Like Picconi, Russell also joined the ministry after high school. She joined the joined the Sisters of Loretto, a Catholic women’s community in Nerinx, Ky., for 13 months, though she didn’t take her final vows. Growing up during the Civil Rights era, Russell said she was inspired by the bravery of black Americans as they fought racial discrimination.
“I always knew I wanted to save the world,” she said.
But back then, career paths for women were limited, she said. She couldn’t stomach becoming a nurse and didn’t think teaching would suit her. After she left the ministry, she married, had a daughter and became a social worker. She retired after 25 years because she was “tired of putting Band-Aids on problems.”
She recalled going to church with her husband when she was in her 20s. The couple often grumbled about the sermons during the car ride home.
One Sunday morning, Russell said she was stunned by the priest’s message: If you don’t believe every word the church says, go home. She left for three years.
But she says God “expects you to go back to your roots” and Russell returned to the Catholic church. She had “an adult conversion” in her early 30s. She described that moment as a door opening and God’s love instantly encompassing her.
“I just fell in love with God’s people — all kinds of people,” she said.
‘WE CAN’T WAIT’
Since moving to Palm Coast nearly three years ago, Picconi and Russell have attended St. Thomas Episcopal Church, which they say has supported their calling. Seeking the priesthood was a hard decision, they say, partly because they feel the church leaders and some of the members that they grew up with will reject them. But Russell says she fears only “the awesomeness of the responsibility.”
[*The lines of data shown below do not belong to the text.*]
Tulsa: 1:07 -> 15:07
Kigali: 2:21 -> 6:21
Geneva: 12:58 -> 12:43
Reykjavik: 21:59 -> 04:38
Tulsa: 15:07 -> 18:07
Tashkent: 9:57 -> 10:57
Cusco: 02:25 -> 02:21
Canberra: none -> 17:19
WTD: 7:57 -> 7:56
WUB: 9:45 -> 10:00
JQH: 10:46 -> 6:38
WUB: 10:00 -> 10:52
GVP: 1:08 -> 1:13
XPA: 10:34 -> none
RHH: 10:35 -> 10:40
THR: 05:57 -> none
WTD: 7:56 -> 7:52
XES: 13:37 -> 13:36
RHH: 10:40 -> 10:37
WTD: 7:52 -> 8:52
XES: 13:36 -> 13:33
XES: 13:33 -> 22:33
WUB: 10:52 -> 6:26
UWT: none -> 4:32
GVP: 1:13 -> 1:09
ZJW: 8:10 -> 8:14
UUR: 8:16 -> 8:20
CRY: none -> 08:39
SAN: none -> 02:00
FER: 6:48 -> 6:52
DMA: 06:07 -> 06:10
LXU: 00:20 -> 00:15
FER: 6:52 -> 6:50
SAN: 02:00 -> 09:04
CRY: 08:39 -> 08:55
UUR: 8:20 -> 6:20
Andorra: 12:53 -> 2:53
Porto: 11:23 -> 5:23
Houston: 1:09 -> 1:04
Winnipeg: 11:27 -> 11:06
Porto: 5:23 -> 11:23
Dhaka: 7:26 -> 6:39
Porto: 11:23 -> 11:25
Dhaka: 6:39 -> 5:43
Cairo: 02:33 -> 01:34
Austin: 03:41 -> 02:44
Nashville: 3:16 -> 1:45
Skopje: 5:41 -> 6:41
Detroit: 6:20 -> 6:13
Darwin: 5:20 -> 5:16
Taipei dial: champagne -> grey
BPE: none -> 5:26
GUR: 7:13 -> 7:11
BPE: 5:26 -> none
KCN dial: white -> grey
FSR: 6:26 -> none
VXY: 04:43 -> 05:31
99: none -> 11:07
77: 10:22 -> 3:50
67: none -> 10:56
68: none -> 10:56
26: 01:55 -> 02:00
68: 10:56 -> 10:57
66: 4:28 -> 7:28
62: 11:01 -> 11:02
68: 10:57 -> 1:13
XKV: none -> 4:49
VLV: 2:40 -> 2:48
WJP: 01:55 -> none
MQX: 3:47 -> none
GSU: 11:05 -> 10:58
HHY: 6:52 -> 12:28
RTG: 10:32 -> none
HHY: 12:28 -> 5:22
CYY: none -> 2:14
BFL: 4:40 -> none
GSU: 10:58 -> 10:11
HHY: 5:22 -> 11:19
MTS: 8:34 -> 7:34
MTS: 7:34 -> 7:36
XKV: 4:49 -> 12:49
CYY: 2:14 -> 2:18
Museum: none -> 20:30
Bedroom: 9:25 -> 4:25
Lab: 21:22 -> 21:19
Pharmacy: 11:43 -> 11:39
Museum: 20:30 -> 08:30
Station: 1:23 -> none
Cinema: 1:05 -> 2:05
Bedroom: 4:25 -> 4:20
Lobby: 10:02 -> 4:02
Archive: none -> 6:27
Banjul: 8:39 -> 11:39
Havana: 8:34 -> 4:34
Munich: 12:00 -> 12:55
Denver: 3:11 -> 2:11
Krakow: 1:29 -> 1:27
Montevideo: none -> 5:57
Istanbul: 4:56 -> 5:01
Even their own friends and family members have resisted their decision. Russell’s mother and sister told her they still love her, but won’t attend the ordination because they don’t understand it and won’t support it, she said.
Afterward, they plan to celebrate mass in their home with a small group of other believers. They envision a collegial relationship with the rest of the congregation. People will take turns giving meaningful sermons — a far cry from the “dead rituals” Russell said she experienced in some churches.
“God is present where two or more people are gathering in Jesus’ name,” she said.
Most of all, the two women say they dream of an affirming environment where all people, even those of other religious backgrounds, can worship together.
Though their path hasn’t been easy, the two women say it must be done.
“We have to do it now,” Picconi said. “We can’t wait for the next generation.”
“If we wait for Rome to change, it probably would never happen,” Russell added.
If you go
WHAT: Ordination of Miriam Picconi and Wanda Russell to the Association of Roman Catholic Women Priests
WHEN: 2 p.m. Saturday
WHERE: Unitarian Universalist Society, Ormond Beach, 56 N. Halifax Drive, Ormond Beach.